With the price of oil falling to its lowest level since 2009 as global production continues to remain high, here traders and industrialists blame the government for failing to reap the benefits of the prices slump by at least cutting down those of the local petroleum oil and lubricants.
The global slumping price comes as the Organisation of the Petroleum Exporting Countries (Opec) refused to cut oil production. The organisation whose production covers about 30 percent of the world's oil demand has faced a growing competition from new supplies.
The maiden criticism was aired on Friday by the Pakistan Industrial and Traders Association Front, whose Chairman, Irfan Iqbal Sheikh, said in a statement, "In Pakistan, it has been the practice that the government too often focuses on increasing the general sales tax on the petroleum oil and lubricants products to maintain its revenue collection while the public and the consumer are deprived of this benefit."

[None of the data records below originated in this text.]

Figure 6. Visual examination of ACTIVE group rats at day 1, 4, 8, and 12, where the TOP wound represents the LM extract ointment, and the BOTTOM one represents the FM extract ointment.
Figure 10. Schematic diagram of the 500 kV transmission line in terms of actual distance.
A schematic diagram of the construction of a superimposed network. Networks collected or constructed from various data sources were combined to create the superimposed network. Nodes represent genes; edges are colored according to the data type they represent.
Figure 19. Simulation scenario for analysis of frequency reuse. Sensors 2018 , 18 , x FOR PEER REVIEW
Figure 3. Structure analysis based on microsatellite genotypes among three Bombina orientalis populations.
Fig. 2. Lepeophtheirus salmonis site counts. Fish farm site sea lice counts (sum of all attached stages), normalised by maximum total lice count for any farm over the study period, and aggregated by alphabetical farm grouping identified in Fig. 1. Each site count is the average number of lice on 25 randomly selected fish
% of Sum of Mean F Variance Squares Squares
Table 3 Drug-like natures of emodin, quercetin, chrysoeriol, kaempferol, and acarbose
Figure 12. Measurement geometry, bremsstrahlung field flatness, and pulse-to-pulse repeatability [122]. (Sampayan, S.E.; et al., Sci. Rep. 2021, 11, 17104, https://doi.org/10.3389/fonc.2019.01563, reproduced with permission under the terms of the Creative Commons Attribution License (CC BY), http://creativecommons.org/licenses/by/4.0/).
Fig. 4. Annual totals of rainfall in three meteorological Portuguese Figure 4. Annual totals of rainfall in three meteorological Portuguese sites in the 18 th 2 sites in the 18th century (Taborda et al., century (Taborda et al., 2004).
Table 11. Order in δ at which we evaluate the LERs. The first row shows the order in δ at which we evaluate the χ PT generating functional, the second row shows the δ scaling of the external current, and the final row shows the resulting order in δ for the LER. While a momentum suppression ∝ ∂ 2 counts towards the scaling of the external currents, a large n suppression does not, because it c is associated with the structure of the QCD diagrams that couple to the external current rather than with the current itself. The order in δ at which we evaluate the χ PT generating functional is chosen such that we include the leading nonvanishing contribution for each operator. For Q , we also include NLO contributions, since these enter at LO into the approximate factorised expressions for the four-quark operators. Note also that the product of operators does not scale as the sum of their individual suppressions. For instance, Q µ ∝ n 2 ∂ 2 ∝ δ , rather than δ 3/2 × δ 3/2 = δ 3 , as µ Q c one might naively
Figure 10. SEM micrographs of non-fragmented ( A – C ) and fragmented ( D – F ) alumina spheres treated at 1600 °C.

He claimed his association had continuously urged the government for giving a level-playing field for traders and industry to compete and play their role in the economy and in the international market the prices of petroleum products have dropped and the government should have reduced the price of petroleum oil and lubricants products.
"The United States and European countries give full relief to their consumers by minimising the prices of petroleum products. The same practice then should be adopted here so that the level-playing field will be provided to the public, including to those of trade and industry," he added.
He went on to argue that lowering the oil prices would also reduce those of energy which in turn would help the government to control over the energy crisis. He went on, "The declining trend of the oil prices will not only cover petroleum oil and lubricants products but also that of more than 100 by-products which are being used by the public. Plastic goods, rayon, synthetics, fiber, nylon, Vaseline, glycerine, and many pharmaceutical products are included in oil by-products.
"It has been rather unfortunate that despite a cut in the petroleum products in international market, which is now $35.46 per barrel in Asian markets, and which is also a 10-year-minimum figure, the government has not yet transferred its relief to its consumers. Add to that, public transport unions too only reduced fares minimally, thus depriving the common man of the benefits, as well."